Reid, 59, is a novelist, screenwriter and the executive producer and showrunner for CBS’ “Tracker,” which stars Justin Hartley from “This Is Us” and has been renewed for a fourth season.

Before that he was the showrunner for ABC’S “Big Sky,” and decades ahead of “Big Sky” he spent two years in the Big 10, as a 6-foot-6, 285-pound U-M lineman whose career was throttled by neck injuries before he could play in an official game.

He and “Tracker” writer Jai Franklin Sarki will talk about the path from script to screen Thursday, May 21, as part of the National Writers Series in Traverse City.

In-house and virtual tickets for the 7 p.m. discussion at City Opera House remain available at nationalwritersseries.org, and in case it helps bolster anyone’s confidence, “I was a horrendous writer,” Reid said, before hard work and tough love started to shape his future.

“A few young professors were relentless. They hammered me,” he said. “They were brutally honest.”

Sort of like football coaches, but the English department couldn’t make him run laps.

Roots of a writer

Reid is deep enough into his writing career that the football references should probably be retired.

The reality is, though, he came to Ann Arbor from suburban Cleveland to flatten people, and he was still in that world when he realized he’d rather be reading “Portnoy’s Complaint” than listening to his coaches actually grouse and grumble.

Post-football, he’s been a graduate student, carpenter, bartender, bouncer and author from Alaska to New York. He met his wife, writer Nina Reid, when she was a waitress at the Blind Pig in Ann Arbor and noticed him picking up books when he wasn’t busy pouring beers or showing unruly students to the sidewalk.

They mostly live in Livingston, Montana, and have five children, from 30-year-old singer-songwriter Alaska Reid to a 17-year-old only son who plays classical piano. Several of the kids are tall, their dad said, all of them are creative, and none of them are particularly inclined toward traditional sports.

A few inches shorter than he used to be, Reid does CrossFit and yoga these days to keep himself from falling apart, and overall is “manageably sore.”

Football left him with aches in spots he doesn’t even remember damaging — but it also provided inspiration and opportunity.

Novels on the TV screen

“If I Don’t Six,” his 1998 first novel, was biographical to the point that it included a molestation masquerading as a physical from a “Dr.

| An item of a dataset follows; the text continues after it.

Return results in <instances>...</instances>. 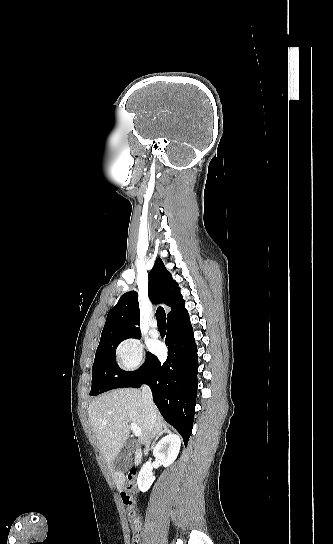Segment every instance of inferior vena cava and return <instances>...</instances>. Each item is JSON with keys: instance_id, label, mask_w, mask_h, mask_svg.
<instances>
[{"instance_id": "inferior-vena-cava-1", "label": "inferior vena cava", "mask_w": 333, "mask_h": 544, "mask_svg": "<svg viewBox=\"0 0 333 544\" xmlns=\"http://www.w3.org/2000/svg\"><path fill=\"white\" fill-rule=\"evenodd\" d=\"M142 399L144 403L147 424L150 428H152L156 423L157 408L153 402L151 390L146 385L142 387ZM148 447L149 445H147V451H148Z\"/></svg>"}]
</instances>
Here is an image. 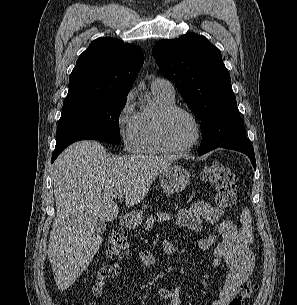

A,” 23 years before Dr. Robert Anderson’s abuse was outlined in an official report.

The book led to an assignment from GQ in 1999 to write about Matt Schembechler, son of legendary Michigan coach Bo Schembechler, who was suing his dad and the university over issues with a memorabilia company.

The piece was titled “Bully Bo,” and people with closets full of maize and blue sportswear were not pleased with it. To some extent, Reid said back then, they missed the point; Schembechler was good at his job, which centered around winning football games, but the power coaches wield over young athletes is outsized and onerous.

The article prompted a call from a Hollywood producer, followed by a screenplay adaptation of the book. Then the dominoes began to topple: Steven Bochco’s “Blind Justice,” more series, more credibility.

“The preciousness gets beat out of you, and you learn to tell a story,” Reid said.

The great shows like “The Wire” and “The Sopranos” “are one big novel,” as he sees it, and he knows how to write those. His latest, a violent Western called “The Kettle,” is due out next year.

As for “Tracker,” the fourth season starts shooting in a month or so, with new surroundings.

Step by step, page by page

After three years in Vancouver, British Columbia, where filming is relatively inexpensive, the show has relocated to Los Angeles, where the industry has been undercut by cheaper locations and the state has finally responded with incentives.

“We were very lucky to get one of the allocations,” Reid said from his new office, and he was on his way to a meeting with the show’s production engineers, who will build the next generation of sets.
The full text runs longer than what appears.